Homework Tips for Parents of ELLs

Homework is important for students and their academic success, but helping children with homework can be difficult — especially if you are still learning English.

Here are some ways you can make homework easier for everyone — and remember that your involvement is the key to your child's success, no matter what language you are using!

The homework routine

Help your child get organized

Help your child pick out a special homework notebook or folder, and make sure your child has homework supplies, such as:

  • pencils
  • pens
  • writing paper
  • a dictionary

Get into a routine

Set a regular time for homework every day, and look for a homework area with good light. Help your child get into the habit of getting homework done before doing other activities.

Limit distractions

Turn off the TV and video games, and restrict phone calls and texting during homework time. If your child is using the computer for homework, check in periodically to make sure he is getting homework done.

Talking about homework

Show your child that you think homework is important

Ask your child about her homework each day, and check to see that it is completed. Even if you don't understand the assignment or don't speak English, you can still check to see that it is finished. Tell your child that you are proud of the work she is doing.

Don't be afraid to use your native language

Talk with your child about what she is learning, and ask her to explain new concepts to make sure she understands them.

Study the same things in different ways and places

Help your child learn about new words or content in a variety of ways. Talk about new vocabulary words several times over the course of the week, in different settings. This will help enrich your child's understanding of the word.

Let your child choose the first subject to study

Often, this is the one that your child likes the best. The next subject should be the hardest, and then your child can finish in any order.

Space out the learning

If your child has a big test coming up next week, help her study a little bit each day rather than cramming it in the night before. An hour or so every other day, spacing out the learning, is a better way to really learn the material.
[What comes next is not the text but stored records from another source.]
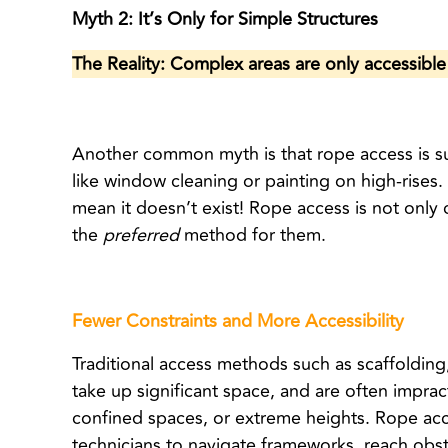
Myth 2: It’s Only for Simple Structures
The Reality: Complex areas are only accessibl
Another common myth is that rope access is sui
like window cleaning or painting on high-rises
mean it doesn’t exist! Rope access is not only
the
preferred
method for them.
Fewer Constraints and More Accessibility
Traditional access methods such as scaffolding,
take up significant space, and are often impract
confined spaces, or extreme heights.
Rope acce
technicians to navigate frameworks, reach obst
Help your child without doing the homework

It's important to answer questions if you can — but remember that homework is supposed to help children learn and that doing your child's homework does not help in the long run.

Extra help

Use the library for books and computers

The school and public libraries are great places for homework help, books, reference resources, and computer/Internet access.

Learn about your school's after-school programs

If your child needs extra help or you work late, your child may be able to find extra help in an after-school program. Ask your child's teachers if any programs are available at your school.

Talk with your child's teacher

Find out what the teacher's homework rules are. If your child has a problem completing or understanding homework, call or e-mail the teacher to talk about the issue. Request or bring an interpreter if necessary to communicate with your child's teacher.